Given an isosceles trapezoid ABCD with a large base AD. Find the angles of the trapezoid if AC
Given an isosceles trapezoid ABCD with a large base AD. Find the angles of the trapezoid if AC is the bisector of the angle BAD and AD = 2 BC.
AC, by condition, is the bisector of the angle BAD. By the property of the bisector of a trapezoid, it cuts off an isosceles triangle from the lateral side. Then AB = BC = CD.
Let the base BC = X cm, then, by condition, AD = 2 * X cm.
Then AB = BC = CD = X cm.
From the top B of the trapezoid, we lower the height BH, which, on the basis of AD, cuts off the segment AH, the length of which is equal to the half-difference of the lengths of the bases.
AH = (AD – BC) / 2 = (2 * X – X) / 2 = X / 2.
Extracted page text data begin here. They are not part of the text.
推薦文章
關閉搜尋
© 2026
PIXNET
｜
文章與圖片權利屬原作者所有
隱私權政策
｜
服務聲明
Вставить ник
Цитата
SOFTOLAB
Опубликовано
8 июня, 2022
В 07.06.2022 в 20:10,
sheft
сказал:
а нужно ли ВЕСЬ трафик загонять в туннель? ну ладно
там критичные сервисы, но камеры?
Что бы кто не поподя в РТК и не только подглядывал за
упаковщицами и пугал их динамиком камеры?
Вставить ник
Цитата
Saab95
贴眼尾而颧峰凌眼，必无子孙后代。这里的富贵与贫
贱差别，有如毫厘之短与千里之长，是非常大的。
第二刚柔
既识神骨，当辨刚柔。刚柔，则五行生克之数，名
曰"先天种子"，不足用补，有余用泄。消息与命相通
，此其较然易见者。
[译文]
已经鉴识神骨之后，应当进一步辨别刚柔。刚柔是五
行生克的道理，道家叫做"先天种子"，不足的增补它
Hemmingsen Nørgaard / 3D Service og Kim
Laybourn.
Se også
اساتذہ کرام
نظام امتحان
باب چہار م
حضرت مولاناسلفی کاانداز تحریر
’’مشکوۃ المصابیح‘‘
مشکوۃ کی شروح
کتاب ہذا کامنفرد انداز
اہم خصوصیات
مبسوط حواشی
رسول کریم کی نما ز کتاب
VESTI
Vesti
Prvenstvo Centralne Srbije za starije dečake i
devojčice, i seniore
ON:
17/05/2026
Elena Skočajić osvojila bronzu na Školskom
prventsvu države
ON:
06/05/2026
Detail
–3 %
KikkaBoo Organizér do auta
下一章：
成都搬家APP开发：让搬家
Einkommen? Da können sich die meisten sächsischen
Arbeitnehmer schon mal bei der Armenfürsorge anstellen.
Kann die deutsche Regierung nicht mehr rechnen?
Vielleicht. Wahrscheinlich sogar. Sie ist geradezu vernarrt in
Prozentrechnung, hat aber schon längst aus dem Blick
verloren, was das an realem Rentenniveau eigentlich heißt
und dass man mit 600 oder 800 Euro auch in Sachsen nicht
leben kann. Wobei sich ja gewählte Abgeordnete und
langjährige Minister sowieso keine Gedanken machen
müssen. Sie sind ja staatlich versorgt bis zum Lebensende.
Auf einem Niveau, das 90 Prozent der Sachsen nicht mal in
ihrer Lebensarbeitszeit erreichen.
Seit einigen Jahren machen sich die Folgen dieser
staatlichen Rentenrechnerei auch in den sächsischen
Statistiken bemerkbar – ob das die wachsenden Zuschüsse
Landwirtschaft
In a right-angled triangle ABH leg AH = X / 2, hypotenuse AB = X cm. Since AB is twice AH, the angle against the side AH is 30, and the angle BAH = 60. Angle ABC of the trapezoid ABC = ABH + HBC = 30 + 90 = 120.
Since in an isosceles trapezoid the angles at the bases are equal, then the angle BCD = ABC = 120, the angle CDA = BAD = 60.
Answer: The angles of the trapezoid are 60 and 120.